PK71™ consists of three nesting tables that can be stored under each other.
With these tables and their ongoing 3-dimensional shape was Poul Kjærholm showing the square in all 3 dimensions in his work for the first time. They can be seen as a precursor to his larger and more complex tables. With their toy-like appearance is the small, abstract tables very dynamic and they invites you to move them around. Poul Kjærholm often stacked the bare frames as sculptural symbols to illustrate the elementary properties of his other works. The importance of PK71 is shown by the fact the tables are displayed in the permanent collection at the Museum of Modern Art in New York.

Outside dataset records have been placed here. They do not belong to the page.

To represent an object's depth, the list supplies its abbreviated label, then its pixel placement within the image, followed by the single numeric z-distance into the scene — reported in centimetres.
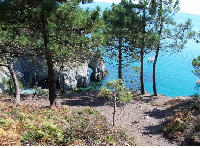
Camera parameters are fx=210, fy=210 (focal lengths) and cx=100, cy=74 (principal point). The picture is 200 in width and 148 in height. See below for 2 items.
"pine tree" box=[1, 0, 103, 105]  839
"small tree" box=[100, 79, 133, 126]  967
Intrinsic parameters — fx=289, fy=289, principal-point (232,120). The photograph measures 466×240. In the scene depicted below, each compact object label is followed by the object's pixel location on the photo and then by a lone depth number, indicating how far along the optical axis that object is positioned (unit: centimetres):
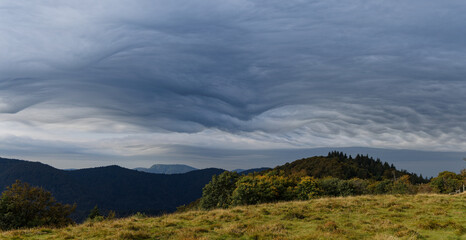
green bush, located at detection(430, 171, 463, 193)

Poul Kjærholm was a trained carpenter and continued his studies at the Danish School of Arts and Crafts. He had a particular interest in different construction materials; especially steel which he considered a natural material with the same artistic fineness as other natural materials. Poul Kjærholm was employed at Fritz Hansen for about a year, where he designed a number of noteworthy chair prototypes. In 1955 Poul Kjærholm initiated his collaboration with manufacturer Ejvind Kold Christensen, which lasted until Poul Kjærholm's death in 1980. In 1982, Fritz Hansen took over the production and sales of "The Kjærholm Collection", developed from 1951 to 1967, designs, which are logical to the minute detail with an aura of exclusivity. In 2007 Fritz Hansen added two new pieces to the Kjærholm Collection. Pieces that were never in production before, the PK8™ side chair and PK58™ dining table.